No company shall be registered by a name which in the opinion of the Council of Ministers is undesirable.
§20. Where it is proved to the satisfaction of the Council of Ministers that an association about to be formed as a company is to be formed for promoting commerce, art, science, religion, charity or any other useful object, and intends to apply its profits, if any, or other income in promoting its objects, and to prohibit the payment of any dividend to its members, the Council of Ministers may by licence direct that the association may be registered as a company with limited liability, without the addition of the word "limited" to its name,
(1) A company shall, as from the day on which it begins to carry on business or as from the fourteenth day after the date of its incorporation, whichever is the earlier, have a registered office in the Republic to which all communications and notices may be addressed.
(3) If default is made in complying with this section, the company and every officer of the company who is in default shall be liable to a default fine.
(1) The memorandum of every company must state:
(2) The memorandum of a company where limited by shares or by guarantee must state that the liability of its members is limited.
(4) In the case of a company having a share capital the memorandum must also state the amount of share capital with which the company proposes to be registered and the division thereof into shares of fixed amount also no subscriber of the memorandum may take less than one share
Every company registered on or after the commencement of this Law, other than a private company, shall have at least two directors, and every company registered before that date (other than a private company), and every private company, shall have a director.

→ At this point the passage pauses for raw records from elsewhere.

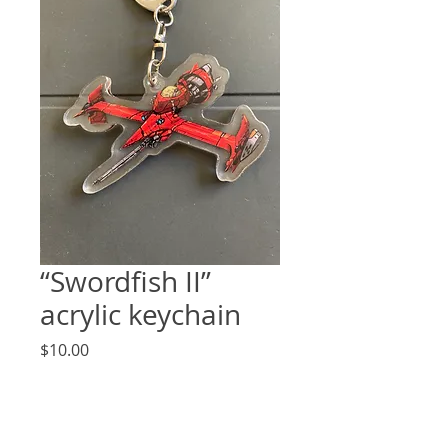
“Swordfish II”
acrylic keychain
Price
$10.00
Quantity
*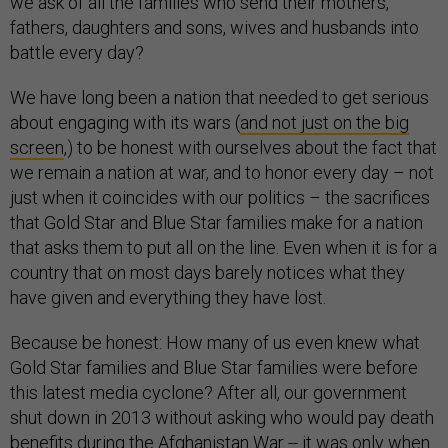
we ask of all the families who send their mothers,
fathers, daughters and sons, wives and husbands into
battle every day?
We have long been a nation that needed to get serious
about engaging with its wars (
and not just on the big
screen
,) to be honest with ourselves about the fact that
we remain a nation at war, and to honor every day – not
just when it coincides with our politics – the sacrifices
that Gold Star and Blue Star families make for a nation
that asks them to put all on the line. Even when it is for a
country that on most days barely notices what they
have given and everything they have lost.
Because be honest: How many of us even knew what
Gold Star families and Blue Star families were before
this latest media cyclone? After all, our government
shut down in 2013 without asking who would pay death
benefits during the Afghanistan War -- it was
only when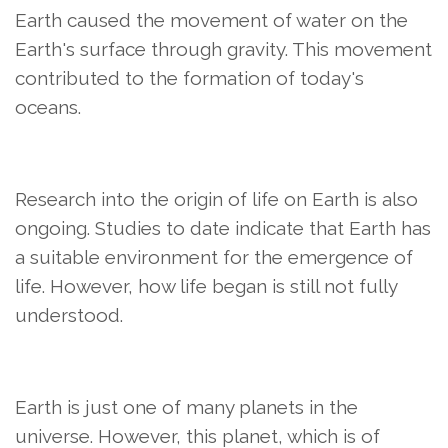
Earth caused the movement of water on the
Earth's surface through gravity. This movement
contributed to the formation of today's
oceans.
Research into the origin of life on Earth is also
ongoing. Studies to date indicate that Earth has
a suitable environment for the emergence of
life. However, how life began is still not fully
understood.
Earth is just one of many planets in the
universe. However, this planet, which is of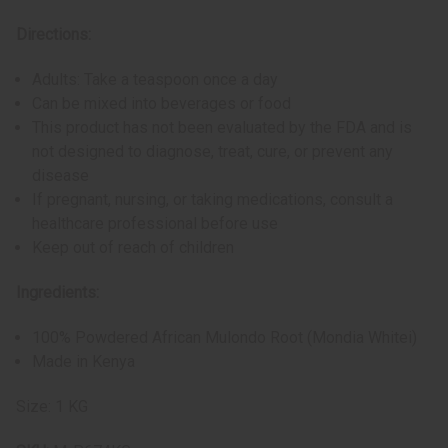
Directions:
Adults: Take a teaspoon once a day
Can be mixed into beverages or food
This product has not been evaluated by the FDA and is
not designed to diagnose, treat, cure, or prevent any
disease
If pregnant, nursing, or taking medications, consult a
healthcare professional before use
Keep out of reach of children
Ingredients:
100% Powdered African Mulondo Root (Mondia Whitei)
Made in Kenya
Size: 1 KG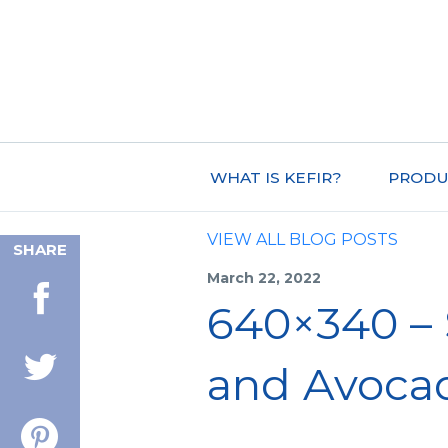
WHAT IS KEFIR?
PRODU
VIEW ALL BLOG POSTS
SHARE
March 22, 2022
640×340 – 
and Avoca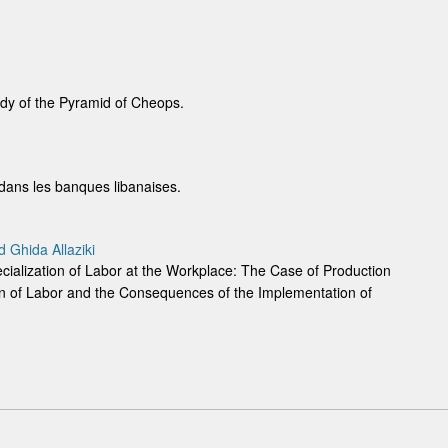
tudy of the Pyramid of Cheops.
ne dans les banques libanaises.
Ghida Allaziki
ecialization of Labor at the Workplace: The Case of Production
ion of Labor and the Consequences of the Implementation of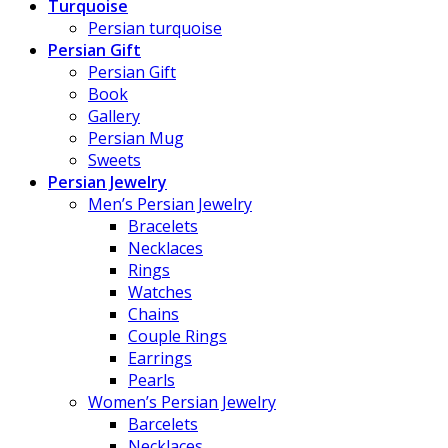
Turquoise
Persian turquoise
Persian Gift
Persian Gift
Book
Gallery
Persian Mug
Sweets
Persian Jewelry
Men’s Persian Jewelry
Bracelets
Necklaces
Rings
Watches
Chains
Couple Rings
Earrings
Pearls
Women’s Persian Jewelry
Barcelets
Necklaces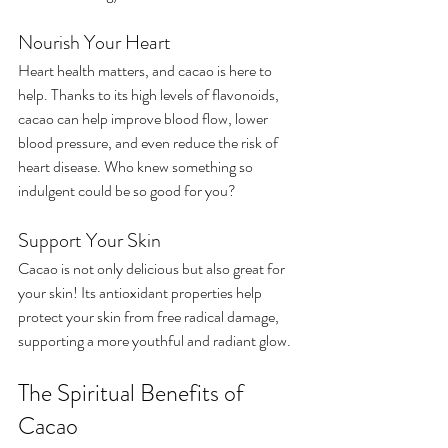
Nourish Your Heart
Heart health matters, and cacao is here to 
help. Thanks to its high levels of flavonoids, 
cacao can help improve blood flow, lower 
blood pressure, and even reduce the risk of 
heart disease. Who knew something so 
indulgent could be so good for you?
Support Your Skin
Cacao is not only delicious but also great for 
your skin! Its antioxidant properties help 
protect your skin from free radical damage, 
supporting a more youthful and radiant glow.
The Spiritual Benefits of 
Cacao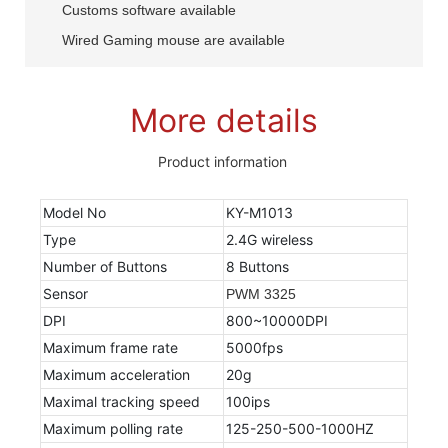
Customs software available
Wired Gaming mouse are available
More details
Product information
Model No
KY-M1013
Type
2.4G wireless
Number of Buttons
8 Buttons
Sensor
PWM 3325
DPI
800~10000DPI
Maximum frame rate
5000fps
Maximum acceleration
20g
Maximal tracking speed
100ips
Maximum polling rate
125-250-500-1000HZ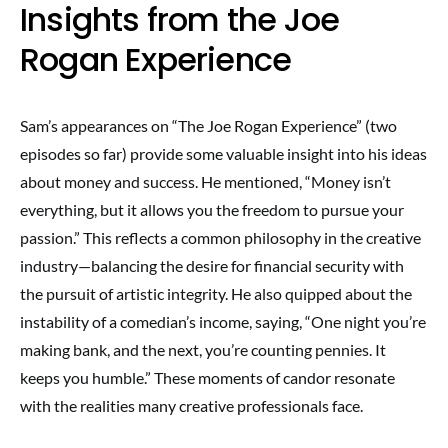
Insights from the Joe
Rogan Experience
Sam’s appearances on “The Joe Rogan Experience” (two
episodes so far) provide some valuable insight into his ideas
about money and success. He mentioned, “Money isn’t
everything, but it allows you the freedom to pursue your
passion.” This reflects a common philosophy in the creative
industry—balancing the desire for financial security with
the pursuit of artistic integrity. He also quipped about the
instability of a comedian’s income, saying, “One night you’re
making bank, and the next, you’re counting pennies. It
keeps you humble.” These moments of candor resonate
with the realities many creative professionals face.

If, in the case of a company the share capital of which is divided into different classes of shares, provision is made by the memorandum or articles for authorizing the variation of the rights attached to any class of shares in the company, subject to the consent of any specified proportion of the holders of the issued shares of that class or the sanction of a resolution passed at a separate meeting of the holders of those shares, and in pursuance of the said provision the rights attached to any such class of shares are at any time varied, the holders of not less in the aggregate than fifteen per cent of the issued shares of that class, being persons who did not consent to or vote in favour of the resolution for the variation, may apply to the Court to have the variation cancelled, and, where any such application is made, the variation shall not have effect unless and until it is confirmed by the Court.
Every company shall have a secretary and a sole director shall not also be secretary: Provided that in the case of a limited- liability company with one and only member, the sole director may also be the secretary
(7) If a company or any member or creditor thereof feels aggrieved by the company having been struck off the register, the Court on an application made by the company or member or creditor before the expiration of twenty years from the publication in the Gazette of the notice aforesaid may, if satisfied that the company was at the time of the striking off carrying on business or in operation, or otherwise that it is just that the company be restored to the register, order the name of the company to be restored to the register, and upon an office copy of the order being delivered to the registrar for registration the company shall be deemed to have continued in existence as if its name had not been struck off; and the Court may by the order give such directions and make such provisions as seem just for placing the company and all other persons in the same position as nearly as may be as if the name of the company had not been struck off.